Toutefois, l’IDIABG insiste sur le fait que ces engagements ne doivent pas rester de simples déclarations d’intention. L’Institut considère qu’ils doivent désormais être traduits en mesures concrètes susceptibles de restaurer la confiance entre les institutions et les citoyens. Il rappelle qu’une démocratie ne se résume pas à l’organisation d’élections, mais repose avant tout sur la légitimité des institutions, le respect des libertés publiques, l’indépendance des organes électoraux et la souveraineté populaire.
Au cœur de ses recommandations figure la demande de libération immédiate et sans condition de l’ensemble des prisonniers politiques, notamment de Domingos Simões Pereira, président du PAIGC. Pour l’Institut, cette mesure constituerait un geste fort d’apaisement et créerait un climat favorable à l’ouverture d’un dialogue politique sincère entre les différentes parties prenantes.
L’IDIABG préconise également une large concertation nationale autour du processus référendaire et électoral. Selon lui, un réexamen consensuel du calendrier politique permettrait de garantir des élections crédibles, inclusives et pleinement légitimes, tout en consolidant les bases d’un retour durable à l’ordre constitutionnel.
Dans une proposition jugée novatrice, l’Institut recommande la création à Bissau d’un Comité inclusif de Suivi de la Transition, du Dialogue National et du Rétablissement de l’Ordre Constitutionnel. Cette structure réunirait représentants des institutions, partis politiques, société civile, organisations citoyennes, autorités religieuses et coutumières ainsi que les partenaires régionaux et internationaux. Sa mission serait notamment de suivre la mise en œuvre des décisions de la CEDEAO, de faciliter le dialogue politique permanent, de promouvoir la réconciliation nationale, de veiller au respect des droits de l’homme et d’accompagner les réformes institutionnelles et électorales.

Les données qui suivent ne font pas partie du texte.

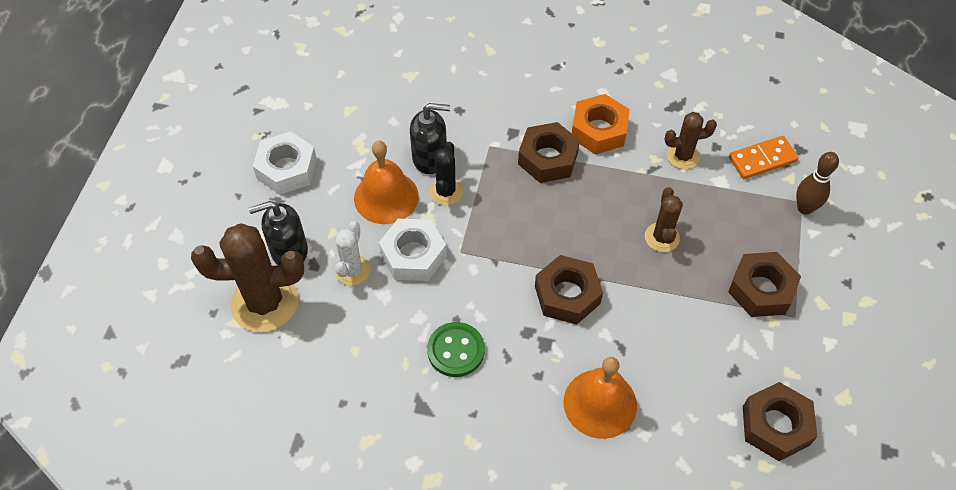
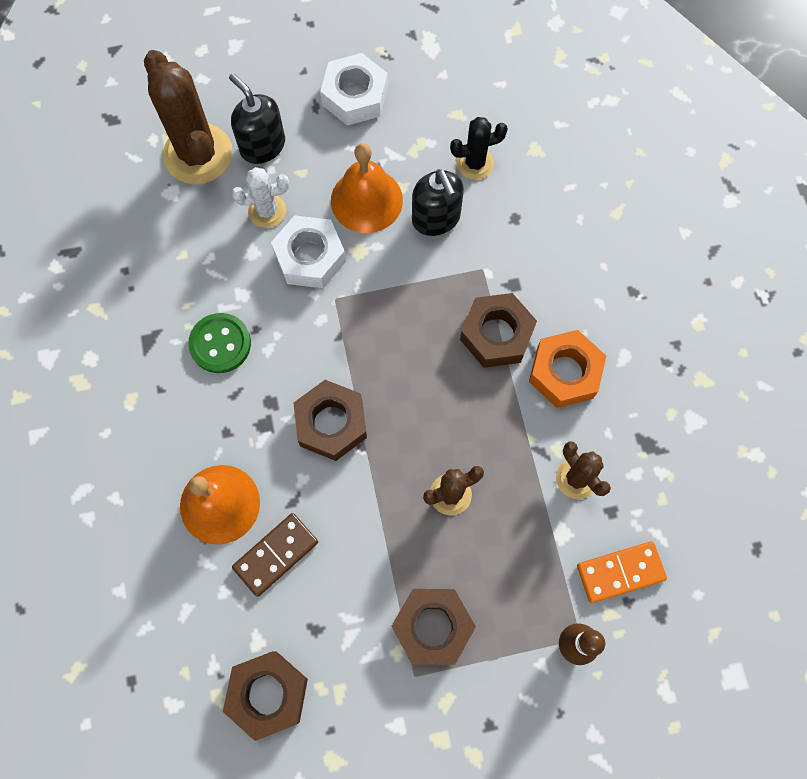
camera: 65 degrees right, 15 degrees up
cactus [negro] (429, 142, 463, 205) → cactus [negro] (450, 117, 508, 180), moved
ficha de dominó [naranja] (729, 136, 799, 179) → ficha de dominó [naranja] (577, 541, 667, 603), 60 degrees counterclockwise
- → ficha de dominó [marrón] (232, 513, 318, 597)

L’Institut que dirige Me Saïd LARIFOU souhaite que ce mécanisme bénéficie du soutien politique, technique, logistique et, si nécessaire, sécuritaire de la CEDEAO, de l’Union africaine, des Nations Unies, de la Communauté des pays de langue portugaise (CPLP) ainsi que de l’ensemble des partenaires internationaux engagés en faveur de la stabilité démocratique en Afrique de l’Ouest. Selon lui, une telle architecture renforcerait la transparence, la confiance mutuelle et la crédibilité du processus de sortie de crise.
En conclusion, l’Institut estime que le communiqué adopté à Lungi ouvre une véritable fenêtre d’opportunité pour la Guinée-Bissau. Il exhorte les autorités nationales, les forces politiques, la société civile et les partenaires internationaux à saisir ce moment historique pour bâtir un consensus durable capable de restaurer pleinement la légitimité des institutions et de consolider la paix civile.

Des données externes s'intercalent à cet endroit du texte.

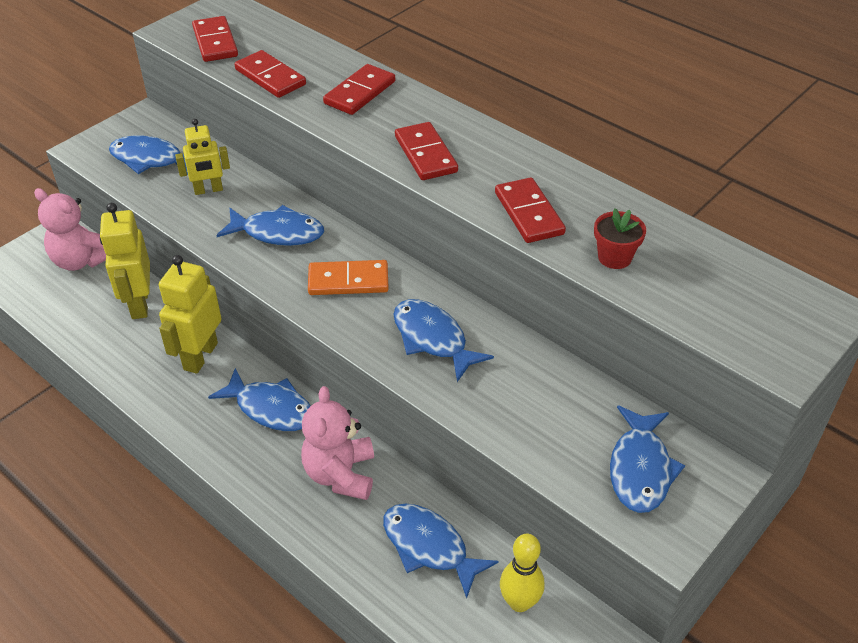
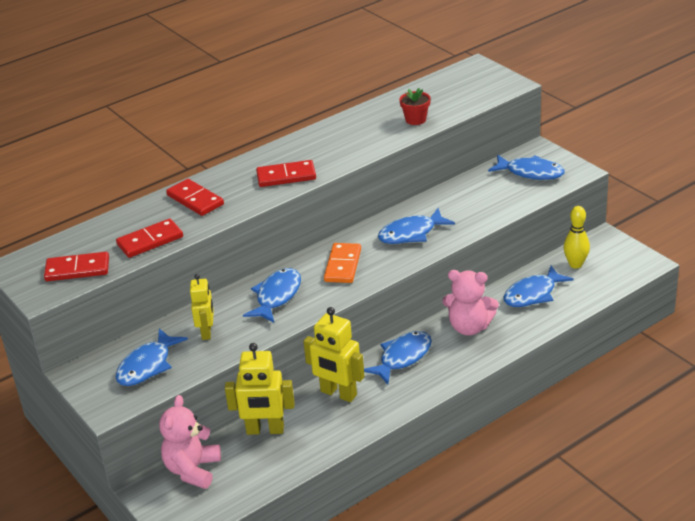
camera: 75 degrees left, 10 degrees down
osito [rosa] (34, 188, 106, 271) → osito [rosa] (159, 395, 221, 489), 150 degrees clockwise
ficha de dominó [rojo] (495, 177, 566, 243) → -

À travers cette déclaration, l’Institut du Droit International Africain et de la Bonne Gouvernance réaffirme sa disponibilité à mettre son expertise en matière de droit international, de gouvernance démocratique, de médiation institutionnelle et de prévention des crises au service d’une solution pacifique, inclusive et conforme aux principes démocratiques. Pour l’Institut, une conviction demeure : la stabilité ne peut être durable que lorsqu’elle repose sur la légalité, la justice, le dialogue et la souveraineté du peuple, et non sur le seul rapport de force politique.